WHAT IS NEEDED>
Of all the entries below, retype only the lines from the one with "16: (478, 170, 354.21)" through the one with "26: (497, 208, 89.32)", exactly as they appear.

Stored data:
####
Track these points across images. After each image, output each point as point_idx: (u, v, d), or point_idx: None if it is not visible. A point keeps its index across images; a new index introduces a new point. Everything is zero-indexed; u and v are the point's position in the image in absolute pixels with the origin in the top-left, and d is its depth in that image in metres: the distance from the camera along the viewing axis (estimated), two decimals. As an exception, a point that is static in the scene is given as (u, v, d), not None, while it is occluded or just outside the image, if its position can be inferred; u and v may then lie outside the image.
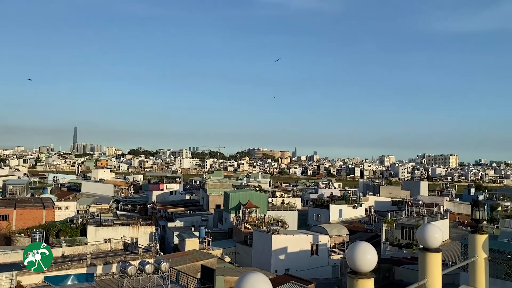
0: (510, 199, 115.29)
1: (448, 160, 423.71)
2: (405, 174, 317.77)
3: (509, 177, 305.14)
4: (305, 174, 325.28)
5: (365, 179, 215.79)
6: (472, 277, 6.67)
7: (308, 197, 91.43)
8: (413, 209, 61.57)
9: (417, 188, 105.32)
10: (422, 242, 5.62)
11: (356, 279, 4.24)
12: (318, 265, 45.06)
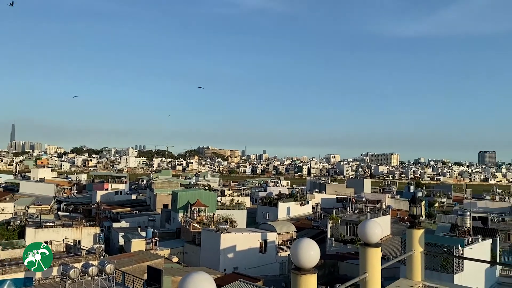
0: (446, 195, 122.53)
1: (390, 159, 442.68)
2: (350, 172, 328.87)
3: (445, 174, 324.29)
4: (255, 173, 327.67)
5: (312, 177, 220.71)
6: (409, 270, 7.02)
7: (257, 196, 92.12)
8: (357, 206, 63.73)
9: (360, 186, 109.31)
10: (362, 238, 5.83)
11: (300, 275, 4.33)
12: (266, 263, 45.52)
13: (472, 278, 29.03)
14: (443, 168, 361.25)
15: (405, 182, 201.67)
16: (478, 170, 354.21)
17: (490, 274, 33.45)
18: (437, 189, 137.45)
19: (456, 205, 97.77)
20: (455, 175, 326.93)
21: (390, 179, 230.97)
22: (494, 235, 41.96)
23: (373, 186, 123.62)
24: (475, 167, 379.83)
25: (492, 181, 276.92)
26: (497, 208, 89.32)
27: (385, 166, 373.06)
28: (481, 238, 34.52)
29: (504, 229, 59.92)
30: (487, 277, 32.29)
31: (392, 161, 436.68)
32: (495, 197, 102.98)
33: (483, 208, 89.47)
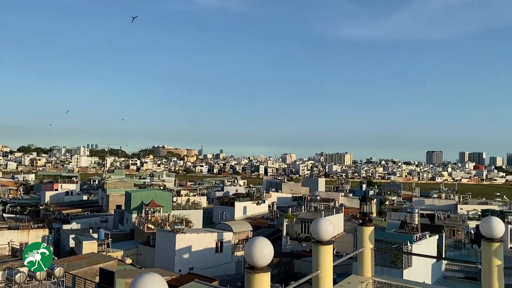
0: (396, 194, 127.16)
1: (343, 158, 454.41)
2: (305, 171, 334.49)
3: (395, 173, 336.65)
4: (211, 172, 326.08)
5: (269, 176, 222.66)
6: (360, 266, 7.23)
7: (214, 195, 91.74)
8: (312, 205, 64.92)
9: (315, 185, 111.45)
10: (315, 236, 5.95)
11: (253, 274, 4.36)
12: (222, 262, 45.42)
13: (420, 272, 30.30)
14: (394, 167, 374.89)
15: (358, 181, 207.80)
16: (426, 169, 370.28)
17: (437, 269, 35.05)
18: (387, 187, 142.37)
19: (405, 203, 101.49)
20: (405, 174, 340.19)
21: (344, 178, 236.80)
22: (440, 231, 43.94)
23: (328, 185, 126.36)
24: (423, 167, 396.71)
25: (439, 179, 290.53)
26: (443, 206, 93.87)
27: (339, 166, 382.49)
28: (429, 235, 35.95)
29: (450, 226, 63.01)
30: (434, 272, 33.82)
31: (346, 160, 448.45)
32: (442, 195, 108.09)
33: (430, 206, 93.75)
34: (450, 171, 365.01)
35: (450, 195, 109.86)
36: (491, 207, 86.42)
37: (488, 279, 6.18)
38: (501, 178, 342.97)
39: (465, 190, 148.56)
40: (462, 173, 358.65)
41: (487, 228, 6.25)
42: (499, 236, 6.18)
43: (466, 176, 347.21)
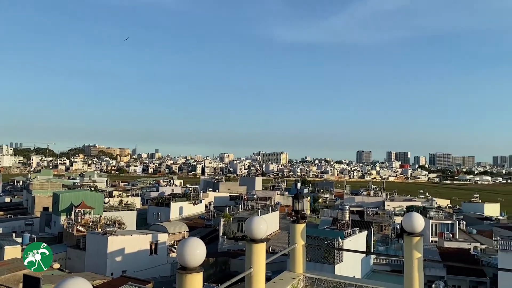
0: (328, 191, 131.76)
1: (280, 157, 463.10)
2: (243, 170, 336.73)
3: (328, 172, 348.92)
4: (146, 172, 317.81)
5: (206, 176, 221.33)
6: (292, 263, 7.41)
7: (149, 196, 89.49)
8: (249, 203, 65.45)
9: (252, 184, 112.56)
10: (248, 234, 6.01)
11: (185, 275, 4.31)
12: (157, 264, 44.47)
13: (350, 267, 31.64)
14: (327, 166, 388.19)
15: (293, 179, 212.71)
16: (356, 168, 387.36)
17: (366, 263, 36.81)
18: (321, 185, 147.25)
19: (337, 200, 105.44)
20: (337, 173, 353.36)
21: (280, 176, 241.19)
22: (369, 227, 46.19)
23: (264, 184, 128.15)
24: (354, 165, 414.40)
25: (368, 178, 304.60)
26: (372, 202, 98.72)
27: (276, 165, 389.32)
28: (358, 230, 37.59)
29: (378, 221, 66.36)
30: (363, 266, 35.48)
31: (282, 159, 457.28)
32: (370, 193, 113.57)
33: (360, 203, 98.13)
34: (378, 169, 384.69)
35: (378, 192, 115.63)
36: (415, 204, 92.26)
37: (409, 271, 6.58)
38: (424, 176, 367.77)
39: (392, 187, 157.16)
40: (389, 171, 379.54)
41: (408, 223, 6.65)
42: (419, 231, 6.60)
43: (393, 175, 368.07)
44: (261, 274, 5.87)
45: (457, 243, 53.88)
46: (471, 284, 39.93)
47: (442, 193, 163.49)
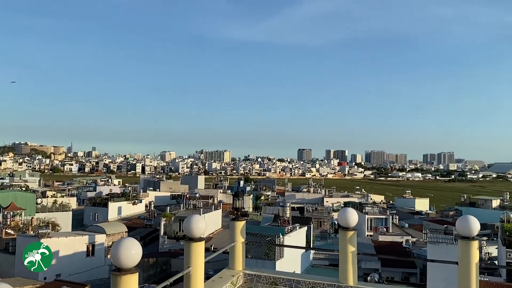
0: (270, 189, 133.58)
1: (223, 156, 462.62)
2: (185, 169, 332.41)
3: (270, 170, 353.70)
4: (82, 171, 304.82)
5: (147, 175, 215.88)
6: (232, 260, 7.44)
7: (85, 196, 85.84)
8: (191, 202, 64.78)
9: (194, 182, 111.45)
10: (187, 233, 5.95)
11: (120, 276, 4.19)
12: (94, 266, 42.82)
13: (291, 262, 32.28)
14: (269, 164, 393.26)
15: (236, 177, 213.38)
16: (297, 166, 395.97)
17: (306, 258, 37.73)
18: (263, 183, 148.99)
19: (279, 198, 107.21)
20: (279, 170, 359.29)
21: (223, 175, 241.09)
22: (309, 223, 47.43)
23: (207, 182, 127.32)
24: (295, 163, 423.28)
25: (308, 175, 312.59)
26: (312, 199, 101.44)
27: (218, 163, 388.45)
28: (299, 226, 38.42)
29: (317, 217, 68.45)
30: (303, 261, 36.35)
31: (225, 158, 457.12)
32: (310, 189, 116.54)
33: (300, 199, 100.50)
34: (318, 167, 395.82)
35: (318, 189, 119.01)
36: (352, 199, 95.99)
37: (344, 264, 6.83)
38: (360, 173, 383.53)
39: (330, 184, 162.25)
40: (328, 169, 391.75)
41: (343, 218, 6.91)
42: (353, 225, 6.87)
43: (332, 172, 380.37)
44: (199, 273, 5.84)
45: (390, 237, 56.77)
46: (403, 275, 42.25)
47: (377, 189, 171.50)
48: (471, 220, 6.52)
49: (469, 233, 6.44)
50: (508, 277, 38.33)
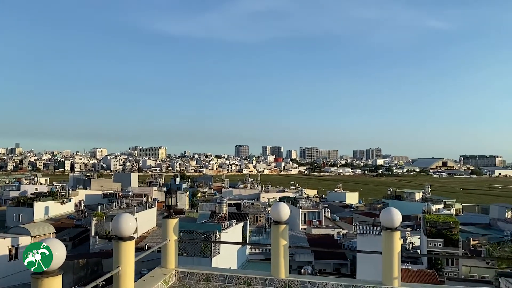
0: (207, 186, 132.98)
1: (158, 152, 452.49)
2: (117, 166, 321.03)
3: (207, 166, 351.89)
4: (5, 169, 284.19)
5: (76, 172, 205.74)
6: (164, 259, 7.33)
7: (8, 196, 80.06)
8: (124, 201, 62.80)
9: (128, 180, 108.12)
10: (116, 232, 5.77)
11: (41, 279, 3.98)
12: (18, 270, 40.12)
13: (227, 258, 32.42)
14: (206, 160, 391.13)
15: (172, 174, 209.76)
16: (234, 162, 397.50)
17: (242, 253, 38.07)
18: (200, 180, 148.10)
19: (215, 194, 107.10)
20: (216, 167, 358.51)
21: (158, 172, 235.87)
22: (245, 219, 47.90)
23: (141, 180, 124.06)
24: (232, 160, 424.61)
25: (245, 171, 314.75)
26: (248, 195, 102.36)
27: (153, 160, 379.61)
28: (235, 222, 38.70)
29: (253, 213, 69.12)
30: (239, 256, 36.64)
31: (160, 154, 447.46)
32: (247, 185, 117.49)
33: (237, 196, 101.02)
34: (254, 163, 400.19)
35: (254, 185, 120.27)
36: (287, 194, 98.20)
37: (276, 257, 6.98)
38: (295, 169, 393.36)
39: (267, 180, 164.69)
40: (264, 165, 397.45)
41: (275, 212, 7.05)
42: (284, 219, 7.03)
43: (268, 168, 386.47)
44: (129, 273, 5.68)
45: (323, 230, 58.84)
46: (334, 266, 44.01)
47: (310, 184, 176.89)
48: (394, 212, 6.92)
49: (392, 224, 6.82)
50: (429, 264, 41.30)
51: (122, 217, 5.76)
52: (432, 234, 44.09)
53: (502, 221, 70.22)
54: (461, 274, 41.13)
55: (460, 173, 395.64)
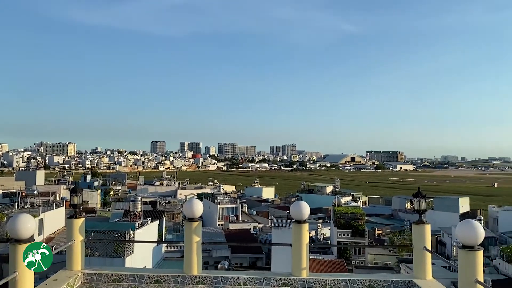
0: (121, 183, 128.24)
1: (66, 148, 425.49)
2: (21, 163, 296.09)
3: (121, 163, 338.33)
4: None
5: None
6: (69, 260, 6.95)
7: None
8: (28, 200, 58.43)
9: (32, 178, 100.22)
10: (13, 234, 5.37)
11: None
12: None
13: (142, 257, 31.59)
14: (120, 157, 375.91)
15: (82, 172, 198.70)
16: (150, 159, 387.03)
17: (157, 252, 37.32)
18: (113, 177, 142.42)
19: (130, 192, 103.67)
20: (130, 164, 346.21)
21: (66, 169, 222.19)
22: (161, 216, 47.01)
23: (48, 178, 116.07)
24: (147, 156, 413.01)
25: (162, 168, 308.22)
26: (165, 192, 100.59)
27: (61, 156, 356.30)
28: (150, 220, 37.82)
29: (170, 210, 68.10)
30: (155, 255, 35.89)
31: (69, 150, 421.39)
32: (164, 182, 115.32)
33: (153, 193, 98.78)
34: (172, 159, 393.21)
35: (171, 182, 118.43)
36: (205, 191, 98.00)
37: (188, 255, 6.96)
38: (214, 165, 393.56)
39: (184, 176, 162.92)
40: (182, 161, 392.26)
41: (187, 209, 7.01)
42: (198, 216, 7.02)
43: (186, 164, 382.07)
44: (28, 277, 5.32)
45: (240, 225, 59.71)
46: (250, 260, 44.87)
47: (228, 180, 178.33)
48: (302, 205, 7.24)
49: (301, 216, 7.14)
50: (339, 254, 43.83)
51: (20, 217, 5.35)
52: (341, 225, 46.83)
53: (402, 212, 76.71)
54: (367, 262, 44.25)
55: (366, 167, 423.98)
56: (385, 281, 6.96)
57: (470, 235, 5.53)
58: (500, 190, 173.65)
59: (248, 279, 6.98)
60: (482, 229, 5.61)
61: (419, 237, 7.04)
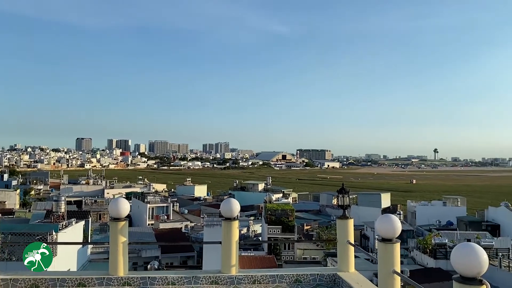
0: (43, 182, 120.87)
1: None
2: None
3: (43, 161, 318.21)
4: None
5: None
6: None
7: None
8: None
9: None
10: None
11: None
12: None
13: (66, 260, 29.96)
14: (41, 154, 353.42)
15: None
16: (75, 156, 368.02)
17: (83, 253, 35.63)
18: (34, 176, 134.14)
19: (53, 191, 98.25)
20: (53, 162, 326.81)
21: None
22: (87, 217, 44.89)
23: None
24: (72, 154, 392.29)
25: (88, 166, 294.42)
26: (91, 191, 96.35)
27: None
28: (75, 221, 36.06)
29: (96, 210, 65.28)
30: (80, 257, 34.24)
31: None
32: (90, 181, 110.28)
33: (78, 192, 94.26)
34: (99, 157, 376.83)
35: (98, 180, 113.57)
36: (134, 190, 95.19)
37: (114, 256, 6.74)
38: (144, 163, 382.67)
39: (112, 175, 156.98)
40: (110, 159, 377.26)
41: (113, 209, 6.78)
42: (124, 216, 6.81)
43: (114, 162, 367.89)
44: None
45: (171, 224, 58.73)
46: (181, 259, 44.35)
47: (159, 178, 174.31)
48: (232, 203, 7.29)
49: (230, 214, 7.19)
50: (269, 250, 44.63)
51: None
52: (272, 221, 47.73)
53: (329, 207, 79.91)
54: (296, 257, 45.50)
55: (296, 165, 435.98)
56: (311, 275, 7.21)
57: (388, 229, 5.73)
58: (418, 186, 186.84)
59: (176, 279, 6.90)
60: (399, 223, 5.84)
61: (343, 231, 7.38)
####
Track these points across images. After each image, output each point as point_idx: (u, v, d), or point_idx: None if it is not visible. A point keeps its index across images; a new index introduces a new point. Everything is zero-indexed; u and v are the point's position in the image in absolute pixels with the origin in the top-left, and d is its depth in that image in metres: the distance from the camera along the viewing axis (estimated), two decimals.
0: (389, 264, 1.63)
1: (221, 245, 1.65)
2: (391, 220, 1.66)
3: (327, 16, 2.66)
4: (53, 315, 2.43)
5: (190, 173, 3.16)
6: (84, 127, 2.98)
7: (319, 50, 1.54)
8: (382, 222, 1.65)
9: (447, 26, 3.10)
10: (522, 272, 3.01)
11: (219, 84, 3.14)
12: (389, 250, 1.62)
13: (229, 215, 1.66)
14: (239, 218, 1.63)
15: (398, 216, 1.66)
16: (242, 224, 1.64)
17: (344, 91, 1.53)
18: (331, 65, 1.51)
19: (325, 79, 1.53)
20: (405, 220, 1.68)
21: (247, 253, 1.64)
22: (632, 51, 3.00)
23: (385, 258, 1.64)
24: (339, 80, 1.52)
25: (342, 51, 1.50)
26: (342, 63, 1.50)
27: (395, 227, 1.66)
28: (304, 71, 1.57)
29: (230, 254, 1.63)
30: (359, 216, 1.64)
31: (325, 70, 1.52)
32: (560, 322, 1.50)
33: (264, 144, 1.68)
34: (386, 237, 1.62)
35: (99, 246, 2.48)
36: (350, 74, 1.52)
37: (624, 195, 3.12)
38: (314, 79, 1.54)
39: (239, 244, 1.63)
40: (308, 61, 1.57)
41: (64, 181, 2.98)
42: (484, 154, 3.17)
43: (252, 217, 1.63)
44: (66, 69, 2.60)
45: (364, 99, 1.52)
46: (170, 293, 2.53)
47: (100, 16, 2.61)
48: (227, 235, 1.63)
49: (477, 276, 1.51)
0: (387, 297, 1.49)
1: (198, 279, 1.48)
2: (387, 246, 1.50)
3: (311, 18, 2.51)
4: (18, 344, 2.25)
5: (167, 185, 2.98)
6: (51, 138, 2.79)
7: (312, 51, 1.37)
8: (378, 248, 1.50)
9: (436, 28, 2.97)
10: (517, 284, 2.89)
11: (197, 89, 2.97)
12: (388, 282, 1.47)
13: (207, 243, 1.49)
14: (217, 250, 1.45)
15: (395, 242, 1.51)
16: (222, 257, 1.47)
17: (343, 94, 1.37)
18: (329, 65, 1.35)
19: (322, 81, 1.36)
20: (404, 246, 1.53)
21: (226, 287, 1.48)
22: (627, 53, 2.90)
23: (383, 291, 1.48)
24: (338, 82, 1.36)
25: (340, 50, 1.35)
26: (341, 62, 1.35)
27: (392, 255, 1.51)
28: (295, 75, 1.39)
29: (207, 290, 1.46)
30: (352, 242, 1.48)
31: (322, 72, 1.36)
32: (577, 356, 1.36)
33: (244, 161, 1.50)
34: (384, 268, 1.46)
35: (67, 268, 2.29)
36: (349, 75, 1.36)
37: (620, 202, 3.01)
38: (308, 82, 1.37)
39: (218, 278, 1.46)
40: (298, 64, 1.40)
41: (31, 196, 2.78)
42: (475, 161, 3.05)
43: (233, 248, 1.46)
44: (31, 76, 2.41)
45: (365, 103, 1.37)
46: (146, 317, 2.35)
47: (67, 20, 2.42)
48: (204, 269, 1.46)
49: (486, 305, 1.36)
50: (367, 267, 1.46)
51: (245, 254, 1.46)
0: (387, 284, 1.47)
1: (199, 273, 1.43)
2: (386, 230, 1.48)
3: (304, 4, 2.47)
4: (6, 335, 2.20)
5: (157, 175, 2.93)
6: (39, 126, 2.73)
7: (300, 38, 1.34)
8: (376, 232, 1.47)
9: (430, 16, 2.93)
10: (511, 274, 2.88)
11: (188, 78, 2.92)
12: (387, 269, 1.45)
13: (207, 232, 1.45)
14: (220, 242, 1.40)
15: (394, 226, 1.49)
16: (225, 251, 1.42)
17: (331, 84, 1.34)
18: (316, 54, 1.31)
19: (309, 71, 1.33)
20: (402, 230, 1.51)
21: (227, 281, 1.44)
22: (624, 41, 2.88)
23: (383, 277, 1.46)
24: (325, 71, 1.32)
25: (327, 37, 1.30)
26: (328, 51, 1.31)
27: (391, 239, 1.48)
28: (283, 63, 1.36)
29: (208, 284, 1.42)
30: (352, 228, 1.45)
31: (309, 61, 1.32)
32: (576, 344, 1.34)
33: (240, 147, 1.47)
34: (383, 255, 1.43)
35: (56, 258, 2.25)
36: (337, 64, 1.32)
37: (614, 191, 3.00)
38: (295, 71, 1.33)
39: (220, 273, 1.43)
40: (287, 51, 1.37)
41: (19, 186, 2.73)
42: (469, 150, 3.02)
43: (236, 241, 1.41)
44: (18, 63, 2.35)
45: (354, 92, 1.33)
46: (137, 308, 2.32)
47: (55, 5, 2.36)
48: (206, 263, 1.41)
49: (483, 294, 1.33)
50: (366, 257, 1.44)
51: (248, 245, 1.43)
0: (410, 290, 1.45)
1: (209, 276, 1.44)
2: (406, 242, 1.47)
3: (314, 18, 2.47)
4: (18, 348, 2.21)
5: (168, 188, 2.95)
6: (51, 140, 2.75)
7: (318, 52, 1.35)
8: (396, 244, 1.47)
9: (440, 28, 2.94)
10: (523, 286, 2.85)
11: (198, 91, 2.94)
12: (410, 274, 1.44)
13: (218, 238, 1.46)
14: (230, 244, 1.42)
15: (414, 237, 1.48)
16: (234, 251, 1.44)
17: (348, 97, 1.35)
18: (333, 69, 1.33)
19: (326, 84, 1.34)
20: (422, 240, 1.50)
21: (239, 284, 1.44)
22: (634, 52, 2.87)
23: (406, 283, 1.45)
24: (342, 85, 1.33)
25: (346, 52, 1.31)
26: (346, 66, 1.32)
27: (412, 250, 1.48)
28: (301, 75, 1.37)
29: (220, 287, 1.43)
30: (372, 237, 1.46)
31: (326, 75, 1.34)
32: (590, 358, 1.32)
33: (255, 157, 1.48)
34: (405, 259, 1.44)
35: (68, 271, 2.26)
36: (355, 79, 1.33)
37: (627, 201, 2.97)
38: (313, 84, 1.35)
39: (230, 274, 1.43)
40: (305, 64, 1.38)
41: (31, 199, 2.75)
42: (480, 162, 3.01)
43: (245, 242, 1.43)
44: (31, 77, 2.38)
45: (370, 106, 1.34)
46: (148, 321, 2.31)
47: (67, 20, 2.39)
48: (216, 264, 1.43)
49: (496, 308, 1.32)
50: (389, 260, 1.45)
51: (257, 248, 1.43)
####
FINAL ANSWER>
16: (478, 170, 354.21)
17: (490, 274, 33.45)
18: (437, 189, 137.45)
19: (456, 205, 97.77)
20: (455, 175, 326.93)
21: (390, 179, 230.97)
22: (494, 235, 41.96)
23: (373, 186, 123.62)
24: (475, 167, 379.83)
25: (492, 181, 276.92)
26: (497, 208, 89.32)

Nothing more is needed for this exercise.